Подобно медведю после долгой зимы, во мне просыпалась Россия. Безжалостная, абсурдная, несравненная Россия. Россия, противопоставленная всему остальному миру своей темной судьбой.
Да, если после смерти родителей мне случалось плакать, то из-за того, что я почувствовал себя русским. И что французский привой в моем сердце стал временами причинять мне боль.
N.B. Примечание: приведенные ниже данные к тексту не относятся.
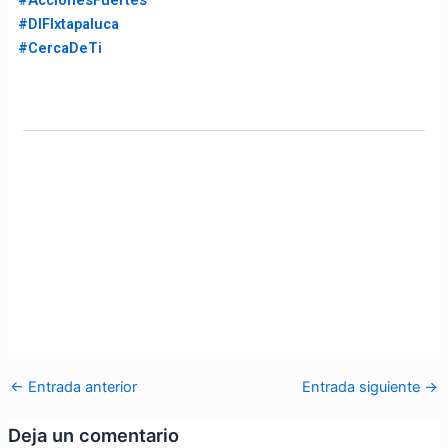
#DIFIxtapaluca
#CercaDeTi
←
Entrada anterior
Entrada siguiente
→
Deja un comentario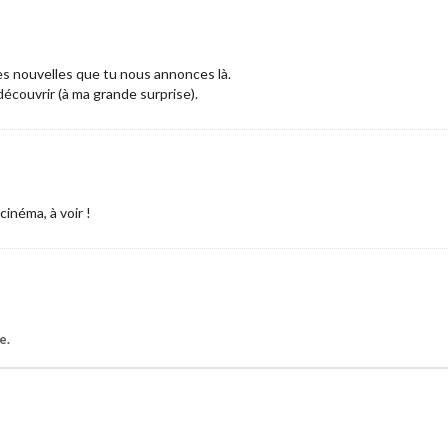
 nouvelles que tu nous annonces là.
découvrir (à ma grande surprise).
cinéma, à voir !
e.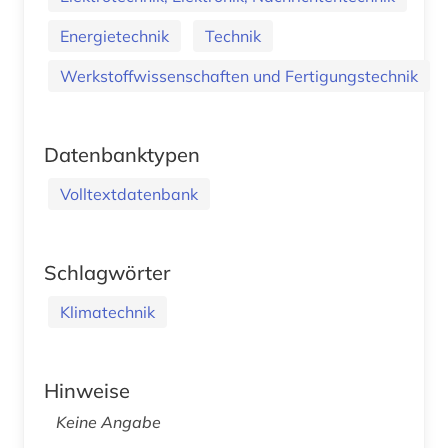
Energietechnik
Technik
Werkstoffwissenschaften und Fertigungstechnik
Datenbanktypen
Volltextdatenbank
Schlagwörter
Klimatechnik
Hinweise
Keine Angabe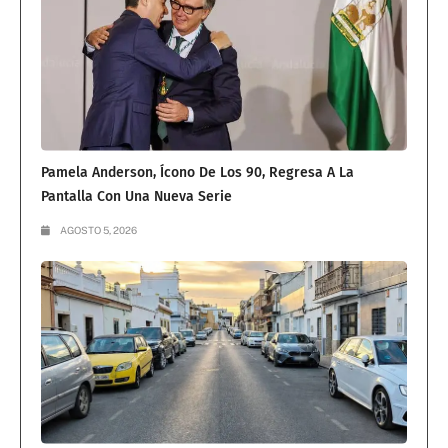
Pamela Anderson, Ícono De Los 90, Regresa A La
Pantalla Con Una Nueva Serie
AGOSTO 5, 2026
Моя тетка, сестра отца, невольно способствовала этой переориентации.
Со своими детьми, а моими кузенами, двумя мальчиками моложе меня, она поселилась в нашей квартире, рада-радешенька, что выбралась из тесноты коммуналки в рабочем поселке. Не то чтоб она взялась заводить новые порядки, изгоняя следы нашего прежнего уклада. Нет, она просто жила, как умела. И своеобразие нашей семьи – ее «французскость», очень скромная и столь же далекая от Франции, как технические французские переводы моей матери, – стушевалось само собой.